- Born: 12 November 1920 Boston Spa, West Yorkshire, England
- Died: 8 February 2007 (aged 86) Oxford, England
- Occupation: Archaeologist

Academic background
- Alma mater: Oxford University

Academic work
- Discipline: Classical Archaeology
- Sub-discipline: Roman archaeology, Roman ceramics
- Institutions: Durham University; Chesters Roman Fort; Oxford University; Haverford College;

= Grace Simpson =

British archaeologist and museum curator (1920–2007)

Mary Grace Simpson (12 November 1920 - 8 February 2007) was a British archaeologist and museum curator specialising in the study of Roman ceramics, especially Samian ware.

==Biography==
===Early life===
Simpson spent her early years in Newcastle, where her father F. G. Simpson was Director of Archaeological Field Research. F. G. Simpson was involved with excavations at various sites along Hadrian's Wall and was the Director of Field Studies, Durham University Excavation Committee from 1924 until 1930. Simpson went to school at Penrhos College. She served as a nurse during the Second World War.

===Career===
After the war, Simpson studied at UCL Institute of Archaeology, graduating with a Diploma in European Archaeology in 1948. Her fellow students included Nancy Sandars and Edward Pyddoke. Simpson's memories of her time at the IoA were published in Archaeology International in 2000. Between 1950 and 1954 she was a research assistant to Eric Birley at Durham University. Between 1950 and 1972 Simpson was the Honorary Curator of the Clayton Collection of antiquities at Chesters Roman fort. She undertook postgraduate study at Lady Margaret Hall, Oxford and was awarded her DPhil from Oxford in 1960. The subject of this thesis was published in 1964 as Britons and the Roman Army: A Study of Wales and the Southern Pennines in the 1st-3rd Centuries. She taught at Oxford for the Department of Extra-Mural Studies and was a visiting fellow at Haverford College, Pennsylvania.

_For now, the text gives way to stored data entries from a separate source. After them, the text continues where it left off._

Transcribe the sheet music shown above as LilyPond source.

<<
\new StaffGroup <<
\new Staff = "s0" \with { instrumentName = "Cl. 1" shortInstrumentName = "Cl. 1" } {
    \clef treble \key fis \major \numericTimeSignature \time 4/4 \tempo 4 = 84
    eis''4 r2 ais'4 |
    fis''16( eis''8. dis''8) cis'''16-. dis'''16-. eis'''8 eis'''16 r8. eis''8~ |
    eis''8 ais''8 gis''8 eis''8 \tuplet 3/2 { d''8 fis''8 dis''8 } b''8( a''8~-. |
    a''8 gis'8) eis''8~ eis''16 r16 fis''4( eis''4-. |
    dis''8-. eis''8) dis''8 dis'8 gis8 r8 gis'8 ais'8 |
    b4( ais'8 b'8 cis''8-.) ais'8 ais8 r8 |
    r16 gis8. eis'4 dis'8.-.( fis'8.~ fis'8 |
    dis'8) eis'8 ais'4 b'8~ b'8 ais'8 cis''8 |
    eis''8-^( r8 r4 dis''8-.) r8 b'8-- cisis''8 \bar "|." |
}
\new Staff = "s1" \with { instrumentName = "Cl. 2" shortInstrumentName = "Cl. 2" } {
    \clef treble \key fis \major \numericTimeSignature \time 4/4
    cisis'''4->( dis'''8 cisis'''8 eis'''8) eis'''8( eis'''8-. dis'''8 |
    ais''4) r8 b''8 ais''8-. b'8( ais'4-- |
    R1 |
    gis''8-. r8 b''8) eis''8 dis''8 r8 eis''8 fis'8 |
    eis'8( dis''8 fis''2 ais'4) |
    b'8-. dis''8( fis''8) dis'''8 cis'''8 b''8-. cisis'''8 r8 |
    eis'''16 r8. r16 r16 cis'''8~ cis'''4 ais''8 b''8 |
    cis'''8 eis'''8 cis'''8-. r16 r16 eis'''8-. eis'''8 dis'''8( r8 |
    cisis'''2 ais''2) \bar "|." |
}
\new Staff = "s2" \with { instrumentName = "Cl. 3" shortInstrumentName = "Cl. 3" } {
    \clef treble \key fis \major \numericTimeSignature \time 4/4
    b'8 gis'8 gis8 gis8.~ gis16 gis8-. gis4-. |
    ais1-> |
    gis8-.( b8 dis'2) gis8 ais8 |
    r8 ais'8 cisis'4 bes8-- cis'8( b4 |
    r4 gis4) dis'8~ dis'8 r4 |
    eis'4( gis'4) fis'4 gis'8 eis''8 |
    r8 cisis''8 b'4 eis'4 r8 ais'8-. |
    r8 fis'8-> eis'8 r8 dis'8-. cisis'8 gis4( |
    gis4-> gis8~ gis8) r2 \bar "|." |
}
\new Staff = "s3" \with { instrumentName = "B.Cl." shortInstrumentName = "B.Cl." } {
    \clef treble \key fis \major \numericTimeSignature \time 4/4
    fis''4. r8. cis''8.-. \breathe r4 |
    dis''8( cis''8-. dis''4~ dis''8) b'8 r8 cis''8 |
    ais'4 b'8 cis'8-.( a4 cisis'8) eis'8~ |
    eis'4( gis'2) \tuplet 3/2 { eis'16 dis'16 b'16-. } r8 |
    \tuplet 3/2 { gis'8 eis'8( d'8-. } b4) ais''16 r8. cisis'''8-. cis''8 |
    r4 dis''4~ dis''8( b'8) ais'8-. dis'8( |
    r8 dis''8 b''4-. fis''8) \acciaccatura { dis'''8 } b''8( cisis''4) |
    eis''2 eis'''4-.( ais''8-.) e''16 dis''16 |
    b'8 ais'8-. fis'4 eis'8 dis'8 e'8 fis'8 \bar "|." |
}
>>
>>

Simpson's study of the late Joseph Stanfield's investigations into Samian ware resulted in the 1958 publication of Central Gaulish Potters, which was described by Howard Comfort in 1979 as "the outstanding single achievement" of British samian studies, and remains an essential work for the study of the subject more than fifty years on. An updated French edition was published in 1990. Simpson was one of the early members of the Rei cretariae Romanae fautores, a specialist study group for Roman ceramicists, following its founding 1957 and organised the 14th Congress of the society in Oxford and London in September 1984.

==Select publications==
- Simpson, G. 1948. Guide to Chesters Museum with notes on the Roman fort, bridge and bath-house etc. Durham.
- Simpson. G. 1964. Britons and the Roman Army: A Study of Wales and the Southern Provinces in the 1st-3rd Centuries. London.
- Simpson, F. G. (Edited by Simpon, G.). 1976. Watermills and Military Works on Hadrian's Wall. Excavations in Northumberland. Kendal.
- Simpson, G. 2000. Roman Weapons, Tools, Bronze Equipment and Brooches from Neuss: Nouaesium Excavations 1955-1972 (BAR International Series 862).